#### THE DATA:
□ □ □ □ □

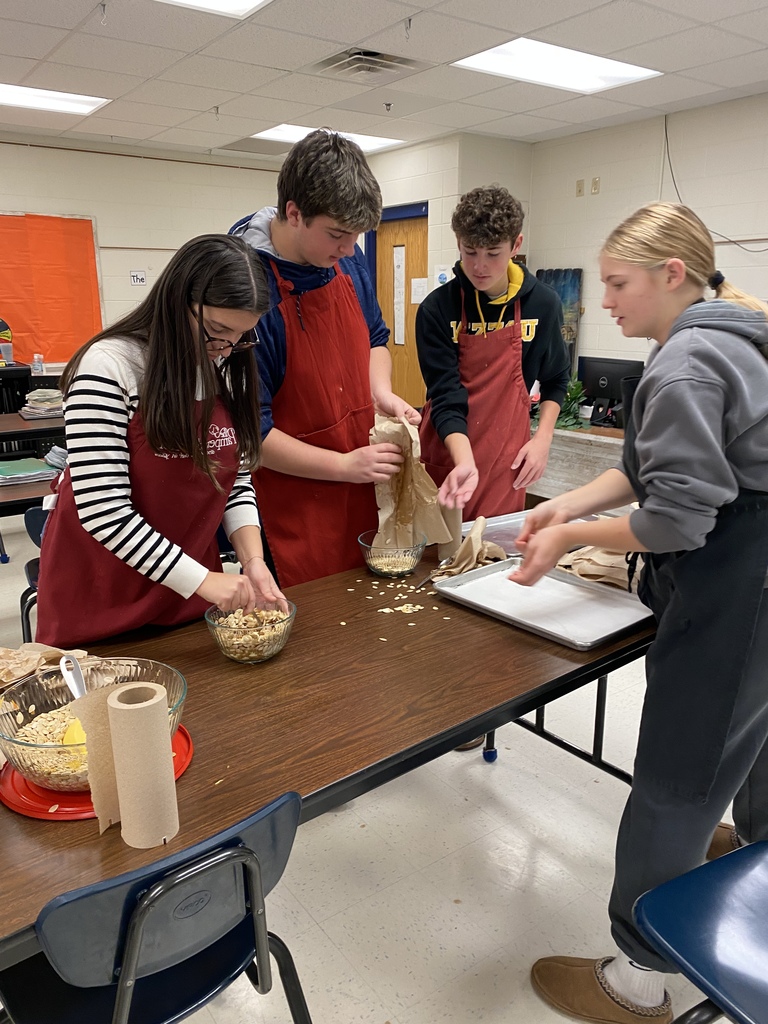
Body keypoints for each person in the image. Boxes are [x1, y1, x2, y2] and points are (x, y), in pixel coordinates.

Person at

□ □ □ □ □

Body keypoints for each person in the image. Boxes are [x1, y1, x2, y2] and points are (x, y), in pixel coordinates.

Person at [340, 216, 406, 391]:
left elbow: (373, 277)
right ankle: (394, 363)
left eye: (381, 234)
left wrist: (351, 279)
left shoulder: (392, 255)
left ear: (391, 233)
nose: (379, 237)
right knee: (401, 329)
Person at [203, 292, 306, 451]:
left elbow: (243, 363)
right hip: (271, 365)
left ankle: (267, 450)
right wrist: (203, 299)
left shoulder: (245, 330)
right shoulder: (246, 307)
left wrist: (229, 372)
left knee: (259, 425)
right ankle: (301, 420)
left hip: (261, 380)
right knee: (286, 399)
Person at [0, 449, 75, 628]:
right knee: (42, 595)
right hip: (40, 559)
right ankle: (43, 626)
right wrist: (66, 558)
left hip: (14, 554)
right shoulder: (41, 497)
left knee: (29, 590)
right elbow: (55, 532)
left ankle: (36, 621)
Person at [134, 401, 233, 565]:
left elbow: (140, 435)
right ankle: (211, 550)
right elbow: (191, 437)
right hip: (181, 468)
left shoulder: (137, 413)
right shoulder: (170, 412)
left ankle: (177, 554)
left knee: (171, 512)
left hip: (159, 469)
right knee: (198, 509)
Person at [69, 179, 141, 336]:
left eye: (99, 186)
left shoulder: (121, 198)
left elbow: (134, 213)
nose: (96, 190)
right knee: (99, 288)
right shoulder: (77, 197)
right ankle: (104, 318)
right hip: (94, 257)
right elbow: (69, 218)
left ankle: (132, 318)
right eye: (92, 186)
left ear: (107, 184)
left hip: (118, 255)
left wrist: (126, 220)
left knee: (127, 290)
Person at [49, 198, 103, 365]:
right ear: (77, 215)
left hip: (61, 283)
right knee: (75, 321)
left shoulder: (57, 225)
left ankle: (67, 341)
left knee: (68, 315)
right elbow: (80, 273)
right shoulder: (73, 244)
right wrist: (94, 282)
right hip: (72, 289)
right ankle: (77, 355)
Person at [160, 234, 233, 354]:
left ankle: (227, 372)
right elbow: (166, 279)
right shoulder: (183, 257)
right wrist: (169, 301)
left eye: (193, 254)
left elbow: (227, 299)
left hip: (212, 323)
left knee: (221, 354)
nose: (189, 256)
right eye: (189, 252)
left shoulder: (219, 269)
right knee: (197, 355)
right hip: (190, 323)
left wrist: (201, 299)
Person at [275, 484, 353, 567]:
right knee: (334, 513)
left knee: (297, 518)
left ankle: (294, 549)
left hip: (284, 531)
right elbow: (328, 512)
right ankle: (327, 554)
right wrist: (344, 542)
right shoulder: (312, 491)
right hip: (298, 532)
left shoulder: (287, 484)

□ □ □ □ □

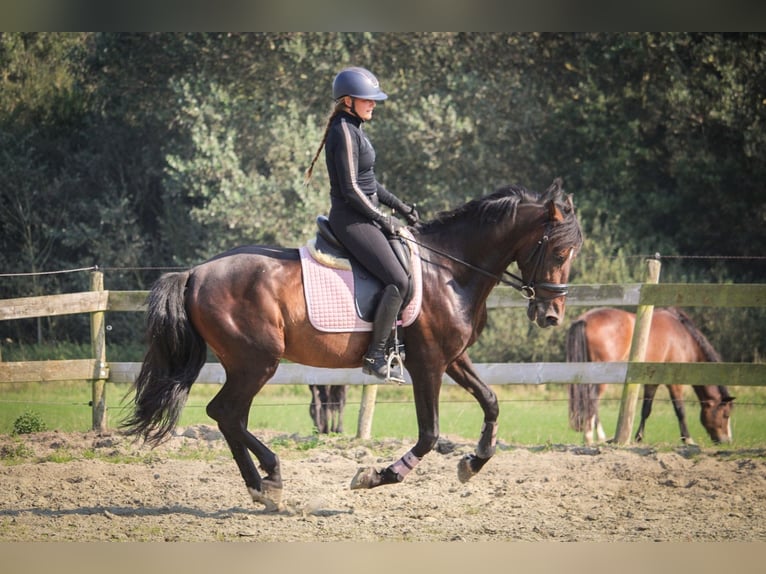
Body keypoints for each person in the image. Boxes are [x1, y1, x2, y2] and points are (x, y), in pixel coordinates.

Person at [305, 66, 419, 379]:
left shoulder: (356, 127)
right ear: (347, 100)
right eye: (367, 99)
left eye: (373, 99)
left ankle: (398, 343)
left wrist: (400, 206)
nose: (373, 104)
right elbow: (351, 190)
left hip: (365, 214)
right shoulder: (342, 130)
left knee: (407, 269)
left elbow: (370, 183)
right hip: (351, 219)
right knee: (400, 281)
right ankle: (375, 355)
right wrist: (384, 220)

□ □ □ □ □

#### ASSIGNMENT:
Within the listing above, locate the line containing "left knee: (68, 315)" and the line containing "left shoulder: (287, 484)". Reproduce those two lines and all lines between them exactly, with nothing added.

#### ANSWER BOX:
left knee: (68, 315)
right elbow: (80, 273)
right shoulder: (73, 244)
right wrist: (94, 282)
right hip: (72, 289)
right ankle: (77, 355)
Person at [160, 234, 233, 354]:
left ankle: (227, 372)
right elbow: (166, 279)
right shoulder: (183, 257)
right wrist: (169, 301)
left eye: (193, 254)
left elbow: (227, 299)
left hip: (212, 323)
left knee: (221, 354)
nose: (189, 256)
right eye: (189, 252)
left shoulder: (219, 269)
right knee: (197, 355)
right hip: (190, 323)
left wrist: (201, 299)
Person at [275, 484, 353, 567]:
right knee: (334, 513)
left knee: (297, 518)
left ankle: (294, 549)
left hip: (284, 531)
right elbow: (328, 512)
right ankle: (327, 554)
right wrist: (344, 542)
right shoulder: (312, 491)
right hip: (298, 532)
left shoulder: (287, 484)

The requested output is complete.